When Mummy and me go driving anywhere, I would often ask her about my grandparents, about what she used to do as a kid growing up in Condo and Three Ways. What had life been like for her and my father’s generation?
After the years of silence or just hearing odd snippets, Mummy would now tell me great stories. Like how my father was the baby, how he was spoilt just like me and about what they all used to do in those times. How they used to ride the horses through the paddocks when they were picking the oranges. How they all looked after the animals out in the bush and how my father had a kangaroo for a pet but she can’t remember its name now.
She tells me how him, Aunty June and Aunty Flora used to give the neighbours heaps by picking their fruit. She laughs as she tells each yarn but the pain and heartache crackles her voice as she remembers. She talks about her own mother, this wonderful and gentle woman who loved them all but was also tough on them, too. She talks about her Dad, a proud man, who loved his family and loved his wife. She tells me they sang a lot at their home. (Mummy sounds like Sharon when she sings, real soulful, just like the country and western stars that we used to listen to on the wireless.)
I gently swing the talk around now to us, me and Kevin.

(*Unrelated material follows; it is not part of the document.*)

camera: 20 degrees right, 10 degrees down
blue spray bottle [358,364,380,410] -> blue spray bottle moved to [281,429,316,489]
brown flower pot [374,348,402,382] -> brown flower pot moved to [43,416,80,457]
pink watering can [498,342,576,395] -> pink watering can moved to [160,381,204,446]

I say to her, ‘Mummy, it must have been so hard for you all those times. Travelling doing the fruits with all us kids and outrunning the Welfare all the time.’

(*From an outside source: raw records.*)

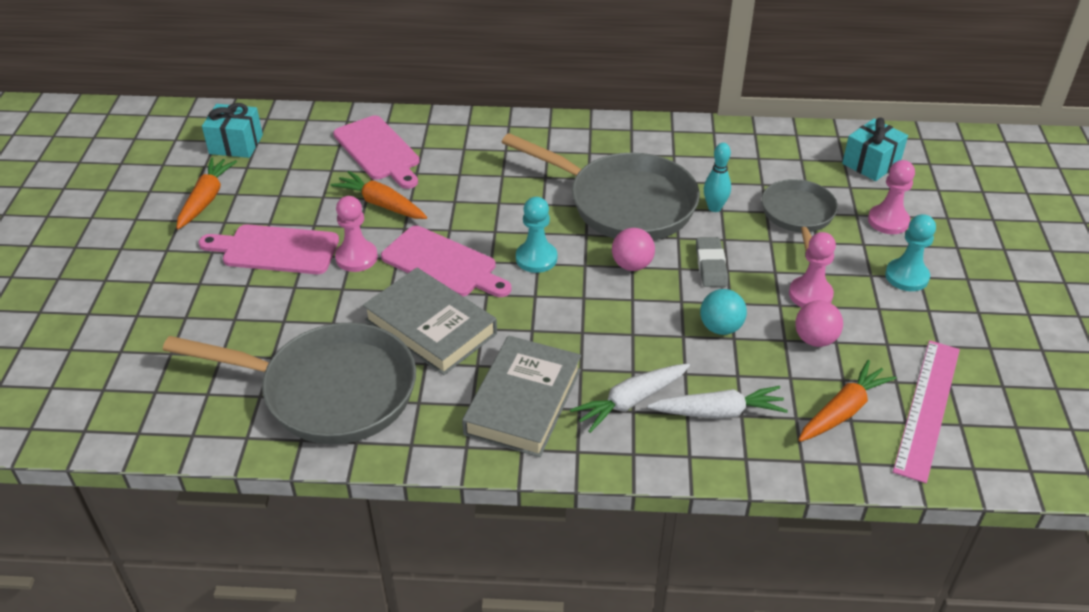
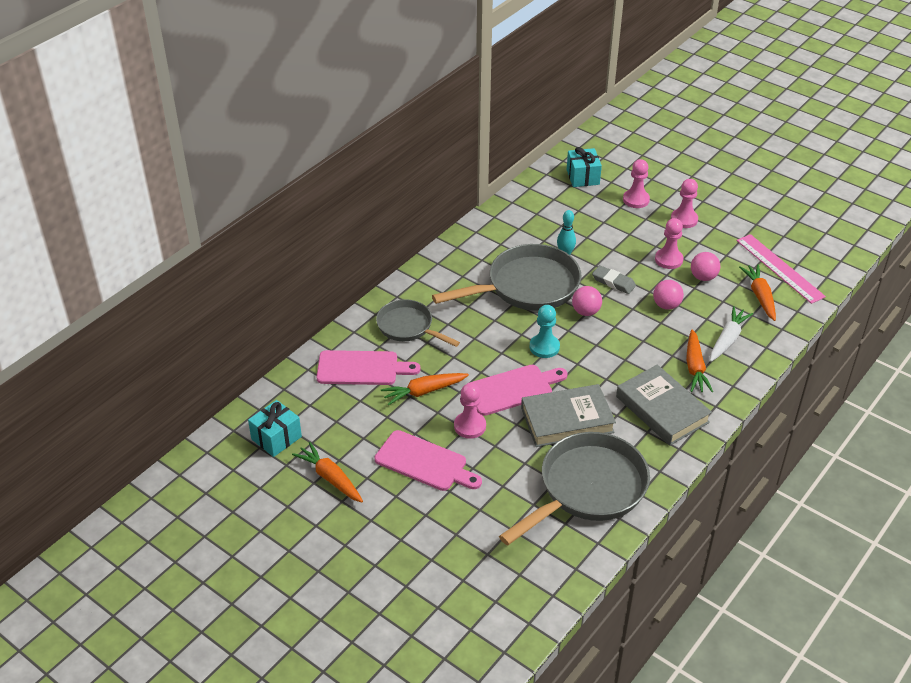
camera: 55 degrees left, 0 degrees up
pink cutting board [198,224,339,274] -> pink cutting board turned 105 degrees counterclockwise [375,430,482,491]
white carrot [570,364,690,433] -> orange carrot [686,329,713,392]
turquoise ball [700,289,747,335] -> pink ball [653,280,684,310]
grey pan [762,179,838,250] -> grey pan moved to [376,299,460,347]
turquoise pawn [885,214,936,291] -> pink pawn [671,179,698,228]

She tells me a secret. ‘It was, Babe; and it wasn’t just that, running away from the Welfare all the time, trying to make a living. We had to run as soon as anyone found out we were the Gilberts. As soon as they found out what happened in the family, they persecuted us. I was so scared for you kids. I had to get youse out of there so youse wouldn’t be hurt no more. You all have been hurt enough as it was.’

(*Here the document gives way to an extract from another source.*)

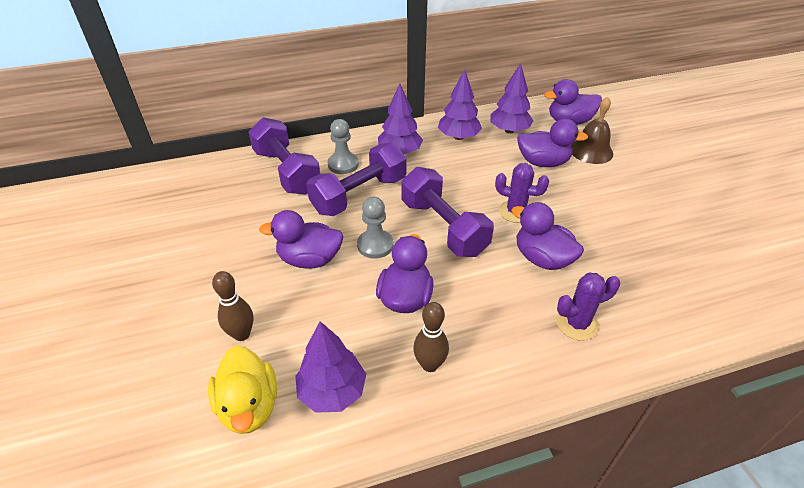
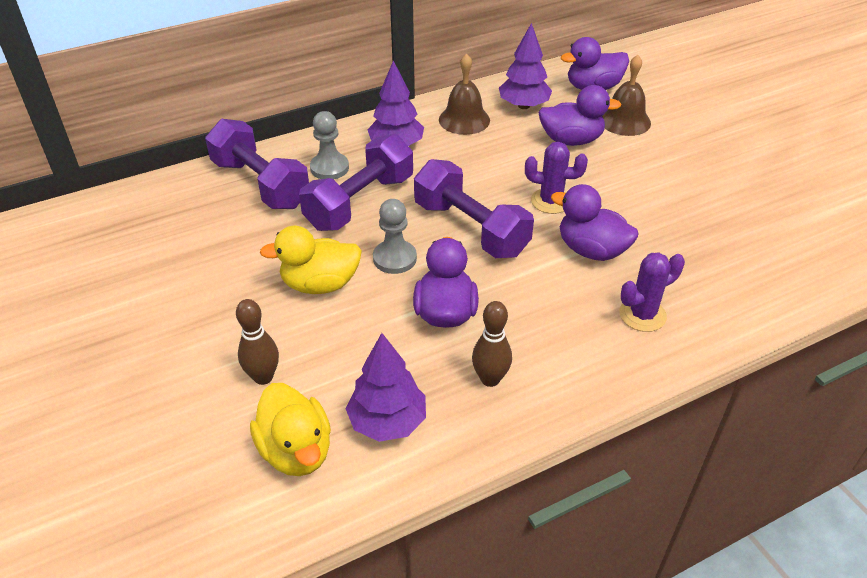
camera: 10 degrees left, 0 degrees up
purple duck [259,210,343,269] -> yellow duck [260,226,362,294]
purple tree [438,69,482,140] -> brown bell [439,53,490,135]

I’m sitting and crying deep inside for this woman. This amazing Aboriginal woman who is my mother, who has only shown strength and dignity; strength to keep her kids and her brother’s kids safe; to stop the world’s cruelty towards four innocent children who did nothing, and who tried to protect her other kids from the poverty and the hurt as well.
The sound of gunfire
One day, me and Mummy are driving to Condo to see family when, at long last, Mummy talks about the night of the murder; not how it happened or why but what happened afterwards. My father turns up at her door crying in the middle of the night. It’s January 1957 and I’m three months old. He tells Mummy, his sister, what he’s done. He has the gun in his hand. She tells him he has three choices: to give her the gun; to hand himself in; or to go and turn the gun on himself.
My father gives her the gun. They get me and Kevin inside the house and then my father hands himself in to the police in Parkes.
Hearing this story at sixteen, it dawns on me. Mummy had probably seen my mother’s body in the van where she had been shot dead. Mummy would have seen the blood that my one-and-a-half-year-old brother, Kevin, had seen. I cry for them both, and of course, for this man who is my father. I cry for Kevin and myself, surrounded or covered by the blood of our mother as she lay in the car with us.
Mummy blames herself. I can see it on her face. Her next words I hear loud and clear.
‘If only I’d had enough beds to go around for everyone. But there was only enough as it was. If only they would have stayed that night…’
If only. If only. How do I tell her that it wasn’t her fault? I can’t because I know that nothing I could say would make a difference.
1 Biamie is our Creator, the great spiritual being.